Teaching children to save is one of the keys for them to grow up with good values regarding their personal finances. Although from the Bank of Spain they promote the importance of saving and control over money, they also recommend some keys to adapt to the age of the little ones.
The economic institution points out that what is important is not how old they are, but how they teach it, so it is not convenient to wait until they are teenagers to have that first conversation about money. Educational games at the beginning or even offering a weekly allowance can be first experiences for children to discover how to be more independent with money.
Celia Rubio, financial expert and investment-related content creator, directs this conversation to parents and reminds that there are formulas to start creating a savings fund for their children before they can even earn their own money.
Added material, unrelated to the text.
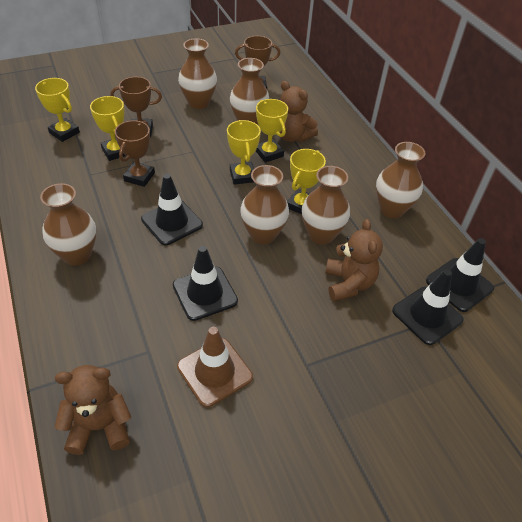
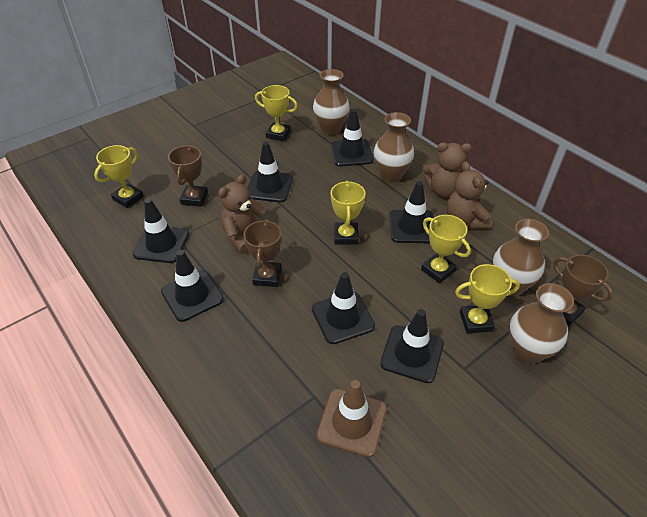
black traffic cone: [141,174,203,245] [173,246,238,321] [392,269,464,345] [426,238,494,312] = 4 -> [132,198,190,263] [161,250,224,322] [248,142,293,202] [312,272,375,344] [331,109,374,166] [380,309,444,383] [389,181,434,243] = 7
brown vase: [40,183,96,265] [178,38,217,109] [230,58,269,126] [240,165,289,244] [302,166,350,245] [376,142,425,218] = 6 -> [313,69,350,135] [374,112,414,182] [493,219,549,296] [509,283,574,364] = 4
In one of her videos she points out three methods that can help parents get enough emergency money that they can invest in their future and even achieve financial success.
Open your first account
Your child does not have to be 18 years old to have his own account, the expert points out that putting 1000 euros in that bank account as soon as the baby is born can help create his first mattress. If this account also has some profitability, we will ensure that the money, even if it is stopped, continues to grow each year. If you can add more money, do not hesitate to do so, since you can get a larger fund.
Add money monthly
Of course, each month continue to put in certain amounts of money that are possible for you, whether they are 100 euros or less. The idea is that that account will continue to grow until the child is 18 years old or starts working. If you can invest some of the money, it is a good idea to do so, since you will maintain the growth of this fund. Of course, when your child is of a certain age to understand this strategy, talk about it with him so that you know the importance of saving.
Take advantage of special dates to put more money
When there are special dates like birthdays or Christmas, add a little more extra money to the bank account. Thanks to this, your son will be able to reach the age of 18 with a good foundation that will allow him to make better investments in the future, either in his education or in a home. Following exactly the guidelines that Rubio mentions, he ensures that these types of accounts can accumulate up to 86,189 euros when they reach the age of majority.